Event summary combining transcript, slides, and related documents.

Logotype for The Goodyear Tire & Rubber Company

Q4 2024 earnings summary

29 Dec, 2025

Executive summary

  • Achieved strong margin expansion and free cash flow in Q4 and full-year 2024, driven by the Goodyear Forward plan, with $480–$500 million in transformation benefits and five consecutive quarters of margin growth.

  • Full-year 2024 net income was $70 million (24 cents/share), adjusted net income $302 million ($1.05/share), a significant turnaround from prior year losses.

  • Completed divestiture of the OTR business and announced sale of the Dunlop brand as part of portfolio optimization.

  • Leadership changes and organizational restructuring aimed at streamlining operations and driving high performance.

  • Goodyear Forward targets reaffirmed, with significant deleveraging and further margin expansion expected in 2025.

Financial highlights

  • Q4 2024 net sales were $4.9 billion, down 3% year-over-year; tire units sold were 43.6 million, down 4%.

  • Segment operating income for Q4 was $385 million (7.8% margin), and for full-year 2024 was $1,318 million, up $350 million year-over-year.

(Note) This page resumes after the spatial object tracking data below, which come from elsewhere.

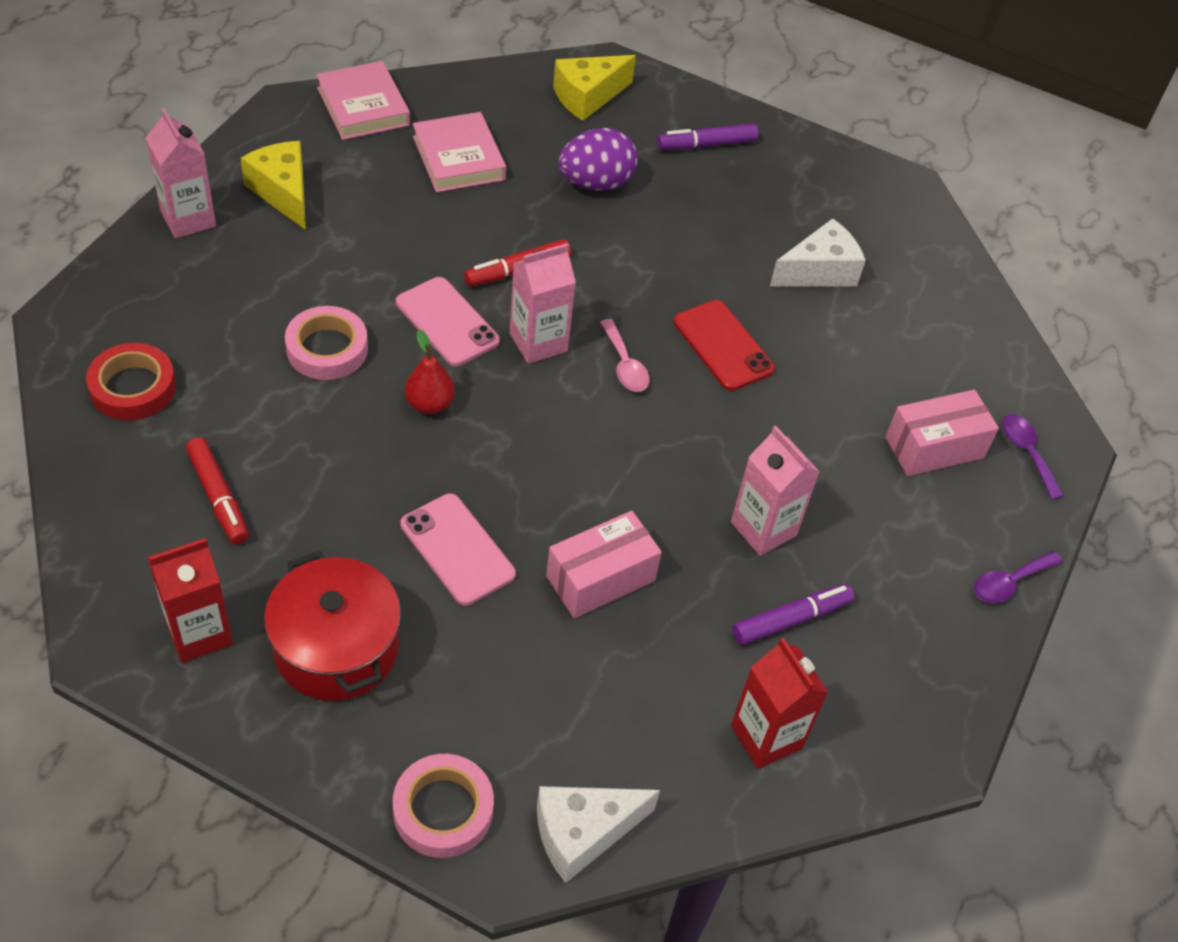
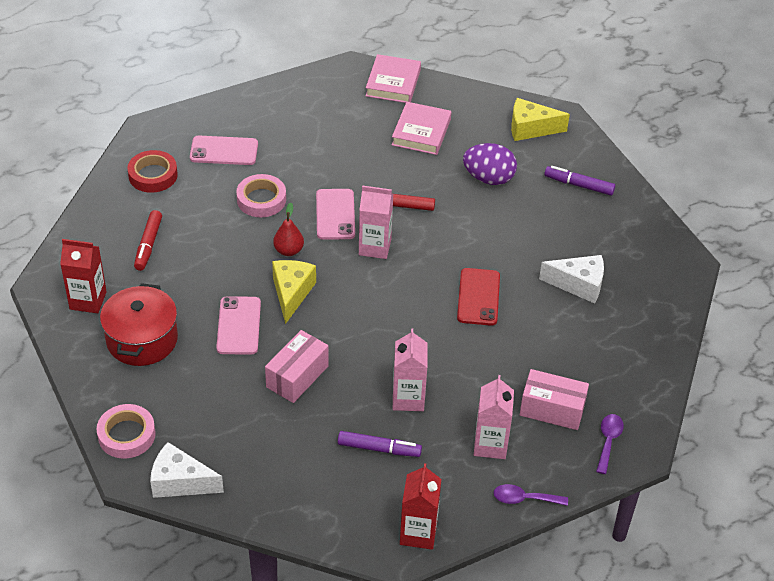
camera: 40 degrees right, 5 degrees down
(188, 219) = (249, 104): pink carton -> pink carton (490, 445)
(210, 302) = (224, 151): none -> pink phone
(283, 192) = (309, 111): yellow cheese -> yellow cheese (291, 293)
(600, 579) = (297, 376): pink box -> pink box turned 60 degrees counterclockwise
(625, 365) = (411, 281): pink spoon -> none
(766, 737) = (311, 493): red carton -> red carton (418, 533)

  • Q4 free cash flow exceeded $1 billion, with full-year free cash flow at $(428) million due to working capital outflows.

  • Year-end net debt was $6.1 billion, with net leverage at 3x, down from 3.8x in 2023.

  • Adjusted EPS for 2024 was $1.05, up from $0.21 in 2023.

Outlook and guidance

  • Goodyear Forward expected to deliver $750 million in benefits in 2025, with annualized run rate targets raised to $1.5 billion.

  • Targeting 10% segment operating income margin and net leverage of 2x–2.5x by end of 2025.

  • First half 2025 SOI expected to decline due to lower volume and higher raw material costs; second half expected to see modest volume growth and margin improvement.

  • Full-year 2025 capex expected at ~$950 million; interest expense $450–$475 million; cash taxes ~$200 million.

  • Positive free cash flow expected in 2025, including $400 million in restructuring costs.